Hodgkin lymphoma (HL) has become one of the most curable malignancies in adults. Major success was achieved by vigorous improvement in radiation techniques and, more importantly, by the development of multiagent polychemotherapy. In the late 1960s, DeVita and coworkers were the first to pioneer the combination of mechlorethamine, vincristine, procarbazine and prednisone (MOPP)—one of the landmark events in modern oncology.1 When this regimen was used in patients with advanced HL, more than 80% achieved remission, with approximately 50% alive at 5 years. In an attempt to find a non-crossresistant regimen, Bonadonna et al.2 developed an approach using doxorubicin, bleomycin, vinblastine, and dacarbazine (ABVD), which had an improved antitumor efficacy and tolerability compared with MOPP. ABVD was initially regarded as 'European' in contrast to the US-developed MOPP. Surprisingly, it took nearly 20 years before ABVD finally replaced MOPP or MOPP-like regimens for the treatment of advanced HL. This was partly because the efficacy differences between these regimens were subtle, with 5-year overall survival of around 80% and 70%, and tumor-free survival of 60% and 50%, for ABVD and MOPP, respectively. ABVD produced less short-term and long-term toxicity, and is generally considered the 'gold standard' for the treatment of advanced HL.

Experimental models and clinical practice experience has shown HL to be extremely sensitive to chemotherapy. Consequently, numerous clinical trials were designed with hybrid regimens of MOPP and ABVD or variations incorporating up to 12 different drugs. These so-called 'second generation' attempts did not result in better disease control, and showed that single-drug efficacy and drug intensity (i.e. dose over time) are more important than the number of drugs given. With this knowledge, third-generation regimens were developed based on the rationale of using the putatively most effective drugs in the shortest time possible. Reducing the dose intervals became possible with the availability of hematopoetic growth factors such as granulocyte colony-stimulating factor.

Let us hope it will not take another 20 years until all patients can benefit from this medical progress.
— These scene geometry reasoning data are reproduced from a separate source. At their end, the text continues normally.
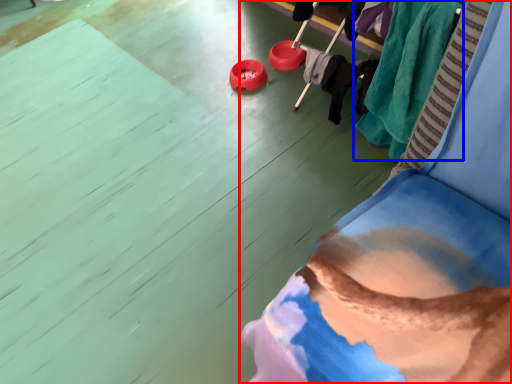
Question: Among these objects, which one is nearest to the camera, furniture (highlighted by a red box) or clothing (highlighted by a blue box)?

Choices:
 (A) furniture
 (B) clothing

Answer: (A)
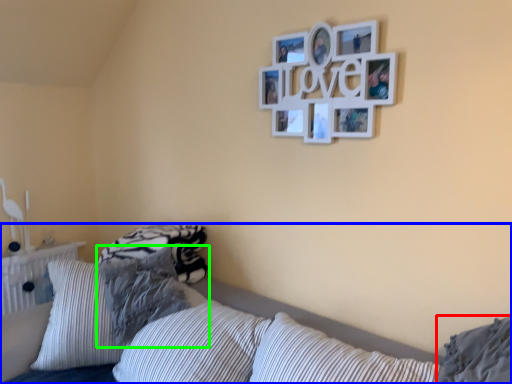
Question: Based on their relative distances, which object is nearer to pillow (highlighted by a red box)? Choose from bed (highlighted by a blue box) and pillow (highlighted by a green box).

Choices:
 (A) bed
 (B) pillow

Answer: (A)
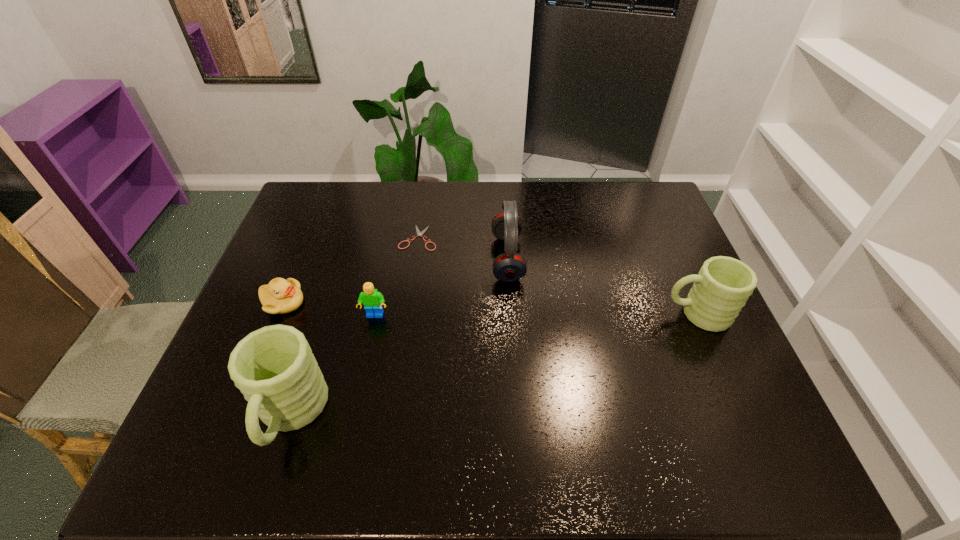
If equal spacing is desired by inserting an extra mug among them, please point out a free spot for this new mug. Please provide its 2D coordinates. Your answer should be formatted as a tuple, i.e. [(x, y)], where the tuple contains the x and y coordinates of a point satisfying the conditions above.

[(513, 360)]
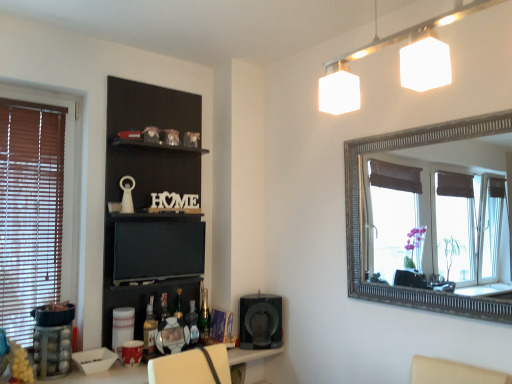
Question: Can you confirm if black matte shelf at upper center is bigger than white glossy table at lower center?

Choices:
 (A) no
 (B) yes

Answer: (A)

Question: From a real-world perspective, is black matte shelf at upper center located higher than white glossy table at lower center?

Choices:
 (A) no
 (B) yes

Answer: (B)

Question: Does black matte shelf at upper center lie in front of white glossy table at lower center?

Choices:
 (A) yes
 (B) no

Answer: (B)

Question: Are black matte shelf at upper center and white glossy table at lower center beside each other?

Choices:
 (A) no
 (B) yes

Answer: (A)

Question: Considering the relative sizes of black matte shelf at upper center and white glossy table at lower center in the image provided, is black matte shelf at upper center shorter than white glossy table at lower center?

Choices:
 (A) no
 (B) yes

Answer: (A)

Question: Considering their positions, is green glass bottle at lower center, which is the 1th bottle from back to front, located in front of or behind translucent glass bottle at lower center, positioned as the 1th bottle in left-to-right order?

Choices:
 (A) front
 (B) behind

Answer: (B)

Question: From a real-world perspective, is green glass bottle at lower center, which is the third bottle from front to back, physically located above or below translucent glass bottle at lower center, the first bottle when ordered from front to back?

Choices:
 (A) above
 (B) below

Answer: (A)

Question: Choose the correct answer: Is green glass bottle at lower center, which is the 1th bottle from back to front, inside translucent glass bottle at lower center, the third bottle positioned from the right, or outside it?

Choices:
 (A) outside
 (B) inside

Answer: (A)

Question: Is point (204, 297) closer or farther from the camera than point (152, 334)?

Choices:
 (A) farther
 (B) closer

Answer: (A)

Question: In terms of height, does translucent glass bottle at lower center, positioned as the 1th bottle in left-to-right order, look taller or shorter compared to matte black tv at center?

Choices:
 (A) tall
 (B) short

Answer: (B)

Question: Based on their positions, is translucent glass bottle at lower center, acting as the 3th bottle starting from the back, located to the left or right of matte black tv at center?

Choices:
 (A) left
 (B) right

Answer: (A)

Question: From the image's perspective, is translucent glass bottle at lower center, the third bottle positioned from the right, above or below matte black tv at center?

Choices:
 (A) above
 (B) below

Answer: (B)

Question: Considering the positions of translucent glass bottle at lower center, the first bottle when ordered from front to back, and matte black tv at center in the image, is translucent glass bottle at lower center, the first bottle when ordered from front to back, bigger or smaller than matte black tv at center?

Choices:
 (A) big
 (B) small

Answer: (B)

Question: In terms of height, does metallic silver picture frame at center look taller or shorter compared to translucent glass bottle at lower center, positioned as the 1th bottle in left-to-right order?

Choices:
 (A) tall
 (B) short

Answer: (B)

Question: Looking at the image, does metallic silver picture frame at center seem bigger or smaller compared to translucent glass bottle at lower center, positioned as the 1th bottle in left-to-right order?

Choices:
 (A) small
 (B) big

Answer: (B)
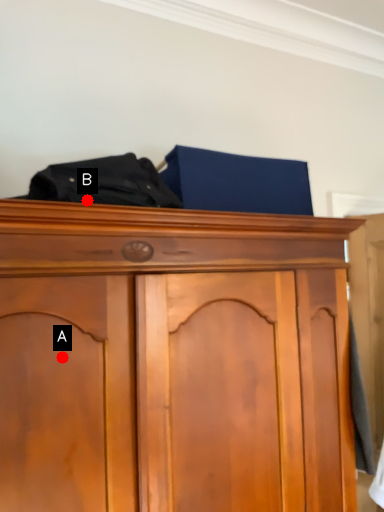
Question: Two points are circled on the image, labeled by A and B beside each circle. Among these points, which one is farthest from the camera?

Choices:
 (A) A is further
 (B) B is further

Answer: (B)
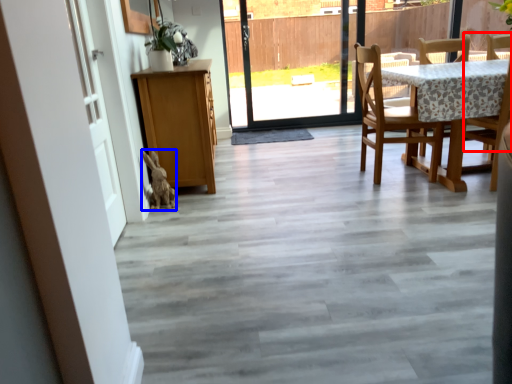
Question: Among these objects, which one is farthest to the camera, chair (highlighted by a red box) or animal (highlighted by a blue box)?

Choices:
 (A) chair
 (B) animal

Answer: (B)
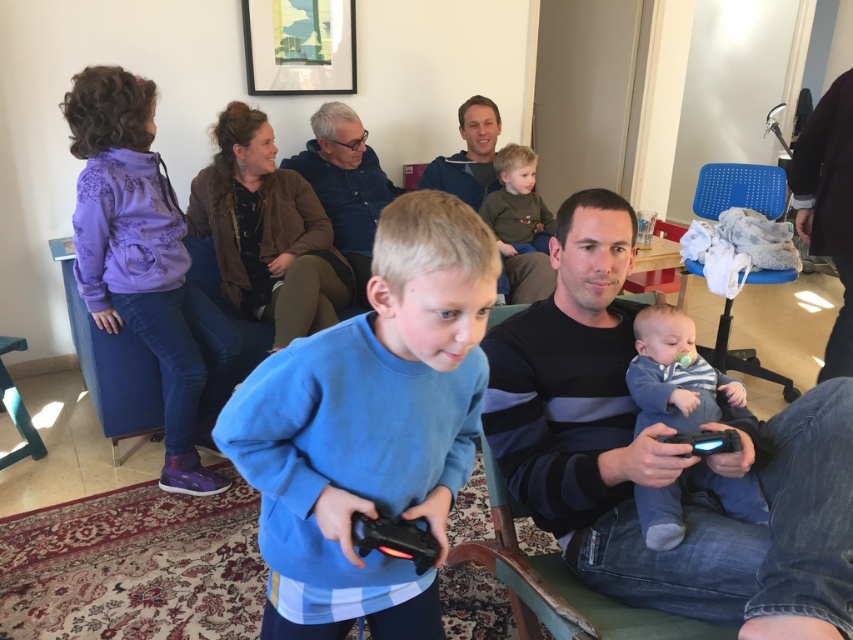
Question: Is blue mesh chair at upper right further to the viewer compared to dark green sweater at center?

Choices:
 (A) no
 (B) yes

Answer: (A)

Question: Does dark gray striped shirt at center appear on the right side of blue mesh chair at upper right?

Choices:
 (A) yes
 (B) no

Answer: (B)

Question: Which point appears closest to the camera in this image?

Choices:
 (A) (592, 621)
 (B) (724, 176)
 (C) (846, 593)

Answer: (C)

Question: Considering the real-world distances, which object is farthest from the blue fleece sweatshirt at center?

Choices:
 (A) matte blue shirt at center
 (B) striped knit sweater at center
 (C) blue mesh chair at upper right

Answer: (A)

Question: Is dark blue fabric armchair at center thinner than dark green sweater at center?

Choices:
 (A) yes
 (B) no

Answer: (B)

Question: Which point is closer to the camera?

The bleomycin, etoposide, doxorubicin, cyclophosphamide, vincristine, procarbazine, and prednisone (BEACOPP) regimen, developed by the German Hodgkin Study Group (GHSG), challenged ABVD as standard therapy for patients with advanced HL. In the prospectively randomized three-arm HD9 study of the GHSG, two BEACOPP regimens (dose-escalated and standard) were compared with the cyclophosphamide, vincristine, procarbazine, and prednisone (COPP)/ABVD regimen. This trial included 1,186 patients, 466 of whom were treated with dose-escalated BEACOPP. The overall and tumor-free survival at 5 years for patients treated with dose-escalated BEACOPP were 91% and 87%, respectively.3 After a 7-year follow-up period the superiority of dose-escalated BEACOPP in terms of freedom from treatment failure (85% versus 75% versus 67%) and overall survival (90% versus 84% versus 79%) was clearly demonstrated. The overall treatment-associated mortality was also lower with this regimen. Death caused by progressive HL was considerably lower for dose-escalated BEACOPP (1.7%) compared with COPP/ABVD (8.7%). The fact that more than 400 centers contributed to this trial, including community hospitals and more than 100 private oncologists, supports the broad applicability of this regimen.

Will the initial benefit in tumor control observed with dose-escalated BEACOPP be lost by a higher rate of late side-effects with the more-aggressive drug combination? The reported 18% tumor-free survival difference at 7 years' follow-up strongly suggests otherwise. It is noteworthy that after 7 years' follow-up, the patients treated with dose-escalated BEACOPP show statistically significant improvements in overall survival compared with those receiving standard BEACOPP or ABVD. These results should influence working practices, including those of primary-care specialists. Let us hope it will not take another 20 years until all patients can benefit from this medical progress.